One that caught my eye was that of a large gun being wheeled up the main street in Jamestown. I asked then if anybody could tell me anything about it, and now Ian Bruce, the creator of the Facebook page has helped me out. An article he has written,to be published in the Friends of St Helena magazine next year, The Wirebird, fills in all the historical context about the garrison on the island.
In 1902, at the end of the Boer War, the island's garrison reached a peak of over 1500, and in 1903 two large modern guns were installed to guard the island. These guns had been captured from the Boers, and had done a great deal of damage during the Boer War. The "Long Tom" in the photograph was one of these. Shortly after these guns arrived the garrison was run down to a little over 200 men, with predictable economic consequences for the island, similar to the rundown after the death of Napoleon.

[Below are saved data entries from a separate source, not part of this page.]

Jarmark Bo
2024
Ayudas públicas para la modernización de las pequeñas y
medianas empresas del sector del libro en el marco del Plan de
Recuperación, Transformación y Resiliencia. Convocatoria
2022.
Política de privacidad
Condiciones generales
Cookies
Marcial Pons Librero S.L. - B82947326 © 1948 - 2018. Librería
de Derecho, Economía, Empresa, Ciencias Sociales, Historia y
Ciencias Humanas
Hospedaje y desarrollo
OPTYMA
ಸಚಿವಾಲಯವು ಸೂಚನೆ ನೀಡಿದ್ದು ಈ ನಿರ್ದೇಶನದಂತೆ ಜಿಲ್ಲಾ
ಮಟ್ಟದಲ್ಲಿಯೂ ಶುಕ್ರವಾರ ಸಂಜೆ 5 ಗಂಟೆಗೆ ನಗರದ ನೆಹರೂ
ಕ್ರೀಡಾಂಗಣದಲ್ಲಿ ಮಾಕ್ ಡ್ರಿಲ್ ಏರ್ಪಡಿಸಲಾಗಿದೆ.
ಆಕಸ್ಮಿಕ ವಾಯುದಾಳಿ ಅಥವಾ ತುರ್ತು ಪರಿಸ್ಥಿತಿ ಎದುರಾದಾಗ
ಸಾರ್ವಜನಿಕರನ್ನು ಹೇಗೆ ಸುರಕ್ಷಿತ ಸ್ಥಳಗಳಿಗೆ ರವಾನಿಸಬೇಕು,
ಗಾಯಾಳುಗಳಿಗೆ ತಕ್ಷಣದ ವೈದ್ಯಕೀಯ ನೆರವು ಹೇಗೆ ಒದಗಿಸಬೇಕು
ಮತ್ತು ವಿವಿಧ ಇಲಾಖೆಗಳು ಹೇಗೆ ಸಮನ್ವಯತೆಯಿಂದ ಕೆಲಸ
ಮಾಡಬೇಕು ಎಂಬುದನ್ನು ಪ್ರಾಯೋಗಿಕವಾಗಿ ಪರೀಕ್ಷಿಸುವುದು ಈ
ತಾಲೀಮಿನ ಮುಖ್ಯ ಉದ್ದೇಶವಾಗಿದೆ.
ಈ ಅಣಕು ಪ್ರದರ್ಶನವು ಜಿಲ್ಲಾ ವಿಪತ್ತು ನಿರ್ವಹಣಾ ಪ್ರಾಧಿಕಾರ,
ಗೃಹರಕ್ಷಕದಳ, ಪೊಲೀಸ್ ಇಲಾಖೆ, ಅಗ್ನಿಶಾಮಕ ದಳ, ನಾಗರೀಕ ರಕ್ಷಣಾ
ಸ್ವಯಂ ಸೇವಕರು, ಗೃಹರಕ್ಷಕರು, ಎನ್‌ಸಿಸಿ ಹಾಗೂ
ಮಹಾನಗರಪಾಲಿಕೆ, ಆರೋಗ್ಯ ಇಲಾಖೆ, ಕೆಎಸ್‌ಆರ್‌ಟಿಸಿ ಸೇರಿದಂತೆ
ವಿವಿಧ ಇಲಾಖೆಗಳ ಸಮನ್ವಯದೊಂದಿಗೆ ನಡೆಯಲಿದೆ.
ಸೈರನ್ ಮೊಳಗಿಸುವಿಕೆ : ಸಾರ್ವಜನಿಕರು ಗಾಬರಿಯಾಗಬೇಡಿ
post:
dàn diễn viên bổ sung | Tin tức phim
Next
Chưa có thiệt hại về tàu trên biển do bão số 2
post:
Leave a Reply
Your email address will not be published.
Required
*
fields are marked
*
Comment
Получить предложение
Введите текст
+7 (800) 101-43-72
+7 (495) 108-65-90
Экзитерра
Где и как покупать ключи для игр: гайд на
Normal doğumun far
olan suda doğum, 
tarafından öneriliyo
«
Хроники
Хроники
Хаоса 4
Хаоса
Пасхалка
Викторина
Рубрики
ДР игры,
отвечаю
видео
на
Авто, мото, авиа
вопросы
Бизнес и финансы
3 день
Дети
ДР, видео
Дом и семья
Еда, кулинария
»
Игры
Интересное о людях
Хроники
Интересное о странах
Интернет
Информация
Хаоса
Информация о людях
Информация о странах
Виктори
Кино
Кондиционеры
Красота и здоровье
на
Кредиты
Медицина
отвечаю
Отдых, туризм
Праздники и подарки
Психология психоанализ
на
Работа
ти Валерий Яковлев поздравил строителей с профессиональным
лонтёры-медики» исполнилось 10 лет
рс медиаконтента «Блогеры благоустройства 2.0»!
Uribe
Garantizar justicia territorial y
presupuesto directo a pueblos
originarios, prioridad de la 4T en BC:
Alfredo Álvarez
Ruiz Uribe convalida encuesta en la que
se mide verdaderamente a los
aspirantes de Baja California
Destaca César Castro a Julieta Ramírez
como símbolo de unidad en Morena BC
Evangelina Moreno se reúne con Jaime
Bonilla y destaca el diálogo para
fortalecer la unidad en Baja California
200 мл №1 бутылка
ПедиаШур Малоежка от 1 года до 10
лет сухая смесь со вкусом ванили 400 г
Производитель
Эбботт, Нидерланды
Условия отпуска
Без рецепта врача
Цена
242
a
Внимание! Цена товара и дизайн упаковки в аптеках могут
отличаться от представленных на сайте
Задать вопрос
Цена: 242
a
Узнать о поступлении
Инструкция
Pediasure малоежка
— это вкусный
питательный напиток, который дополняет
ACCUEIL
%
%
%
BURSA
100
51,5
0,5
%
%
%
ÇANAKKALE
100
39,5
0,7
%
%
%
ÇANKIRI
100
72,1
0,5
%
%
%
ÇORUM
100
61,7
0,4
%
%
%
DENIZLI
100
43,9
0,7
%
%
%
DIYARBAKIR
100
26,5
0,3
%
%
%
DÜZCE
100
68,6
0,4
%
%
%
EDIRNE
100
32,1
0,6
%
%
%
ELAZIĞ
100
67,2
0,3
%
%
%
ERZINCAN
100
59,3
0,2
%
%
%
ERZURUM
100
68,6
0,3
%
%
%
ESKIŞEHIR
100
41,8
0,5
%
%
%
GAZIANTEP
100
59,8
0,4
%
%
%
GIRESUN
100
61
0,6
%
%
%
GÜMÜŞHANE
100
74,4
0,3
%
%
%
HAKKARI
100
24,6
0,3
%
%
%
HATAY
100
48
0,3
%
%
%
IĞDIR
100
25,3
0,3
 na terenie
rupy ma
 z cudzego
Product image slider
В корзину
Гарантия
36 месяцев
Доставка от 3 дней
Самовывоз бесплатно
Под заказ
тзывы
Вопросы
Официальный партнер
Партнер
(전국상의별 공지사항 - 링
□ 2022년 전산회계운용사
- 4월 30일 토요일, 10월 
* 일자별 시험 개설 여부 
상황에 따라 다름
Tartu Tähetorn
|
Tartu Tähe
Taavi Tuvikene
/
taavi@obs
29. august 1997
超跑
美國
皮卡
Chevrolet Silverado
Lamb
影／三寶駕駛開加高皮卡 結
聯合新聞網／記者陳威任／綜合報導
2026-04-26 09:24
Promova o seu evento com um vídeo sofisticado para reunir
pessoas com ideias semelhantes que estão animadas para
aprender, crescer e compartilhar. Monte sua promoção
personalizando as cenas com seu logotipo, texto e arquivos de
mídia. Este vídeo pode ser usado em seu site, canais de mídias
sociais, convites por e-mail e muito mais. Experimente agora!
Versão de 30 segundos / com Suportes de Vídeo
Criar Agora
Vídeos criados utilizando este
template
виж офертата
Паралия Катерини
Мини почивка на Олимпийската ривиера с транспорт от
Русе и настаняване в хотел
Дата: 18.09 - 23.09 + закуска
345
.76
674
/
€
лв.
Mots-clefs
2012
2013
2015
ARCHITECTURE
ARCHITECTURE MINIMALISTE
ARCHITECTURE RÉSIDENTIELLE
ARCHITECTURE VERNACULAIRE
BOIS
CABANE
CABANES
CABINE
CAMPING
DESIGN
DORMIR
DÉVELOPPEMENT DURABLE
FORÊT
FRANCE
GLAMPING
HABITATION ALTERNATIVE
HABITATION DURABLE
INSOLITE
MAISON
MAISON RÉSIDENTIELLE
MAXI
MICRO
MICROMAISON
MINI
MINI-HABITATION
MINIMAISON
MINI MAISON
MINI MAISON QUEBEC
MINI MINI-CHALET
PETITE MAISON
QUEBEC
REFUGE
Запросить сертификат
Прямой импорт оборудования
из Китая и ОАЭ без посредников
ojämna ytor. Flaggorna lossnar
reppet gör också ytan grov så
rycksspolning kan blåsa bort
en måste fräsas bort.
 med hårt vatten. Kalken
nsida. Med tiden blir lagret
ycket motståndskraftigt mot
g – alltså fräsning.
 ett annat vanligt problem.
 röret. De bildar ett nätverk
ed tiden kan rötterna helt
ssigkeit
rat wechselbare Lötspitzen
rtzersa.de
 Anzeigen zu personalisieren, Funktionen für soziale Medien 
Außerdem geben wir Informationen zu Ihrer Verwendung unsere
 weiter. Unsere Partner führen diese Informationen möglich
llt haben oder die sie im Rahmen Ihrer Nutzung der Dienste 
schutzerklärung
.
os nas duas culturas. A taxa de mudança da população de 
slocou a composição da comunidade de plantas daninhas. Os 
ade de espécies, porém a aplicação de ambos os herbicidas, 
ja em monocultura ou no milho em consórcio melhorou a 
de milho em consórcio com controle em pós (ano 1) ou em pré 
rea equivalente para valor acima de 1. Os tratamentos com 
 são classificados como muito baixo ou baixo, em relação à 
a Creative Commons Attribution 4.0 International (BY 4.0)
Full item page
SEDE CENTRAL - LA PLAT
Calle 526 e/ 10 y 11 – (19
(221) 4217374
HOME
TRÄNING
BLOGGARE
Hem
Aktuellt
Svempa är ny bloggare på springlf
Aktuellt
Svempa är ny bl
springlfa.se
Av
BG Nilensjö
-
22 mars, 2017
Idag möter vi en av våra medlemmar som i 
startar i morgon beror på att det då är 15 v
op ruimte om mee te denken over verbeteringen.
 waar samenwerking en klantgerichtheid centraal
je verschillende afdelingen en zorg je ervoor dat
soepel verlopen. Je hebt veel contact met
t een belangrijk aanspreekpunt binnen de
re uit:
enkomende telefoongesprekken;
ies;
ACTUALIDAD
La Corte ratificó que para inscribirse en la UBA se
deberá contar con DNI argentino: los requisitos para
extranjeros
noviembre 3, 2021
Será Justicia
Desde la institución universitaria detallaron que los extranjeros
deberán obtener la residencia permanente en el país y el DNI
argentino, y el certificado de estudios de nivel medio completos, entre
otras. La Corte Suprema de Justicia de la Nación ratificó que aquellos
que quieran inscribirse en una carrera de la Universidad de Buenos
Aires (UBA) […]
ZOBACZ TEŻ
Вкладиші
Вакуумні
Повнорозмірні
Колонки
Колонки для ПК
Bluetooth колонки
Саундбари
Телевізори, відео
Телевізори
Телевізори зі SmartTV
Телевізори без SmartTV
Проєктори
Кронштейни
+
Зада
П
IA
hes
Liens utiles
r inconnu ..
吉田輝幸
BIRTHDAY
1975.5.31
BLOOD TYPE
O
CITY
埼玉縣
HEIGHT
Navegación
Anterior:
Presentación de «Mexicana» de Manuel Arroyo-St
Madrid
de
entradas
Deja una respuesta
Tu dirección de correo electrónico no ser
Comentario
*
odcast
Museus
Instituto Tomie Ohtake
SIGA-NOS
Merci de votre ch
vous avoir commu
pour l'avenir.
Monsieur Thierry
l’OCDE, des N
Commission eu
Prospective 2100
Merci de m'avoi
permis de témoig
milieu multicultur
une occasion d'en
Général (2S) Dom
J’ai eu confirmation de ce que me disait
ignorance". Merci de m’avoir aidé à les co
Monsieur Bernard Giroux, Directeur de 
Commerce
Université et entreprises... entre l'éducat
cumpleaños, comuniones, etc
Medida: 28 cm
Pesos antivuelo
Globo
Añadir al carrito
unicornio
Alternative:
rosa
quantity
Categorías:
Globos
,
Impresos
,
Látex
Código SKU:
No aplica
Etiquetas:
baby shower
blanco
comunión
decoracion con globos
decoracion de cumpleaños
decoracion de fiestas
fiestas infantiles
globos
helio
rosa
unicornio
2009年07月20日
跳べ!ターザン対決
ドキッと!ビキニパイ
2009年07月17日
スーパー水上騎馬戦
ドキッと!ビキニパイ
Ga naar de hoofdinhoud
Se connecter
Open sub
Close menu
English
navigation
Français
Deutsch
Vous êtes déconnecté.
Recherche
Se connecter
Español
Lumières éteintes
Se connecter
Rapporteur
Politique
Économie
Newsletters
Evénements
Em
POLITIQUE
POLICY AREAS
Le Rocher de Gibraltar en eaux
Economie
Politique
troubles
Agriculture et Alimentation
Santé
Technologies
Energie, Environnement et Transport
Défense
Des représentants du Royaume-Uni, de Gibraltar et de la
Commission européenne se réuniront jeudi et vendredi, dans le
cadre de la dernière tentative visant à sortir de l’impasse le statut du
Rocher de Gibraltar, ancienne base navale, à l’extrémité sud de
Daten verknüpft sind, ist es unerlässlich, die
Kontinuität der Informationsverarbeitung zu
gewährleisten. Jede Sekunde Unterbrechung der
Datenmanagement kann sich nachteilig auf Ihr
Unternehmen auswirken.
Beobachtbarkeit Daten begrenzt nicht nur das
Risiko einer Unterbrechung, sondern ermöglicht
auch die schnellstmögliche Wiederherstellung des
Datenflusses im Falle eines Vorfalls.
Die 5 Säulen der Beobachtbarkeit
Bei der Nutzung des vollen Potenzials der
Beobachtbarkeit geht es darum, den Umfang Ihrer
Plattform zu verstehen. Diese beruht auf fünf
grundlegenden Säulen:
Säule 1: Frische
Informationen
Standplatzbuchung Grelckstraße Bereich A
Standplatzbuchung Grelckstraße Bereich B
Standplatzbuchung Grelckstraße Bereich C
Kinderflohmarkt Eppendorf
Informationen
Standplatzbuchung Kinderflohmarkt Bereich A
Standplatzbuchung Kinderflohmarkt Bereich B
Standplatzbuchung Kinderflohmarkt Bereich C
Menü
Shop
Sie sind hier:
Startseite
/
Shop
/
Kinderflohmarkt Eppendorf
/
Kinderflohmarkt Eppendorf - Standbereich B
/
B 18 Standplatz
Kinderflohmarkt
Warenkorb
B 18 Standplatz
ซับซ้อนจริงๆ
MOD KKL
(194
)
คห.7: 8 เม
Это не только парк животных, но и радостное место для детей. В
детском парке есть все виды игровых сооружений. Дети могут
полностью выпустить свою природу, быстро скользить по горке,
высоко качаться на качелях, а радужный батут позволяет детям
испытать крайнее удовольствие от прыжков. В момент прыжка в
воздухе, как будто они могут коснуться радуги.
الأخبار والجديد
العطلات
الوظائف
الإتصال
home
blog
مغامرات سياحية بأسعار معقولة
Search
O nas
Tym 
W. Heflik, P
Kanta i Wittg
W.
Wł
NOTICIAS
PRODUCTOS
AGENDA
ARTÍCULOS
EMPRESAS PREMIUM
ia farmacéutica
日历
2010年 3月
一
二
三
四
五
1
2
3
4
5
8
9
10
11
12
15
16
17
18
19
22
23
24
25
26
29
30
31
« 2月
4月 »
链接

In 1906 the new Liberal Government, elected on a platform of retrenchment, and doubtless aware of the declining military value of St Helena as a coaling station as the Royal Navy shifted to oil, decided to close the garrison altogether. Despite public outcry on St Helena, and the organisation of a Committee in the UK which bizarrely and futilely tried to gain compensation for St Helena's landowners, the Government held firm.
Winston Churchill, holding office for the first time as Under Secretary of State for the Colonies, defended the policy, arguing that they should await the results of an expert being sent to the island to investigate. This expert concluded that the establishment of a flax industry was the only possibility for avoiding economic depression. (1)
In 1907 Parliament voted a grant to set up the flax industry, and so another chapter in the island's precarious history began, to be ended, so legend has it, by another peremptory decision in the 1960's. (2)
Quite what happened to the redundant guns is a mystery to me.
1. "The First Dozen Years", draft article by Ian Bruce, kindly supplied by the author.
2. The conventional wisdom is that a decision at a fairly low level in the Post Office to abandon the use of flax for mail bags led to the shutdown of the flax industry. The explanation may be rather more complex, as Laurence Carter's blog suggests.